With such a clear and specific attitude towards risks, does Huma really have a collapse risk? Currently, the possibility seems low. The main reasons are:
- From the existing business model, Huma's approach is more focused on connecting enterprises and institutional investors and their fund liquidity, while opening up token-incentivized deposits without KYC/KYB requirements.
- From its underlying assets and risk control mechanisms, Huma uses RWA assets (such as cash-collateralized bonds issued by Arf Capital) instead of high-risk P2P unsecured personal loans for business settlement. The layered structure of Arf's liquidity pool and the platform's mechanism of covering first losses reduce the default risk of fund lending, with more flexible liquidity management (lock-up periods are on-demand or 3/6 months).

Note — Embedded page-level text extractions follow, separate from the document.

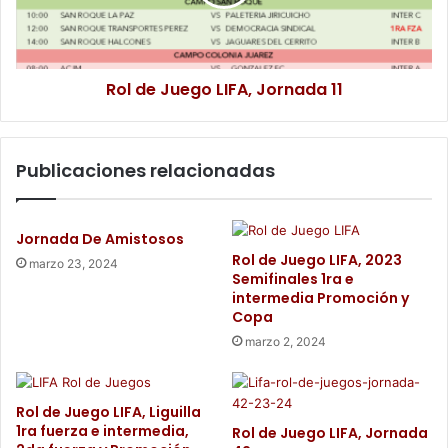
Rol de Juego LIFA, Jornada 11
Publicaciones relacionadas
Jornada De Amistosos
Rol de Juego LIFA, 2023
marzo 23, 2024
Semifinales 1ra e
intermedia Promoción y
Copa
marzo 2, 2024
Rol de Juego LIFA, Liguilla
1ra fuerza e intermedia,
Rol de Juego LIFA, Jornada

- From the platform's specific functionality, Huma's PayFi network indeed has P2P elements, as it primarily connects borrowers and investors through blockchain networks, providing financing based on future income or accounts receivable. However, its focus is on payment financing and RWA tokenization, involving institutional capital and complex financial structures (such as SPV tokenization, structured financing), which differs significantly from the traditional P2P lending person-to-person model.
- From credit endorsement and investment institutions, Huma is supported by a series of well-known investment institutions and financial institutions like Distributed Global and Hashkey, which indirectly reduces the project's potential for fraud. It's worth noting that Huma has not launched platform services in some countries and regions (such as crypto-sensitive areas like China and the US).

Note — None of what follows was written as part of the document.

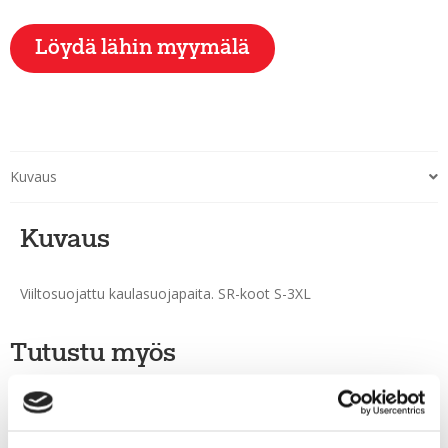
Löydä lähin myymälä
Kuvaus
Kuvaus
Viiltosuojattu kaulasuojapaita. SR-koot S-3XL
Tutustu myös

Therefore, at this stage, Huma is more like a hybrid business model - it has certain P2P business characteristics but primarily generates real yield by providing cross-border payment financing, and on this basis, is expanding its PayFi territory in the Solana ecosystem, introducing partners like Jupiter, Kamino, and RateX to explore the DeFi ecosystem's potential.
Moving forward, users should focus on the following key points:
- Follow Arf liquidity pool operation status: https://institutional.huma.finance/
- Follow Huma Dune dashboard related liquidity changes: https://dune.com/huma-finance/huma-overview
- Follow Huma's official further explanation on revenue source transparency - Huma Co-founder Richard Liu: https://x.com/DrPayFi
In the short term, Huma has achieved high annualized yields and protocol revenue through short turnover cycles and efficient liquidity, and is expected to achieve the goal of $10 billion in transaction volume this year by leveraging Arf, a cross-border payment platform; in the long term, it still depends on whether Huma can obtain stable returns in stablecoin settlement cards, trade finance, DEPIN project financing, and RWA asset tokenization.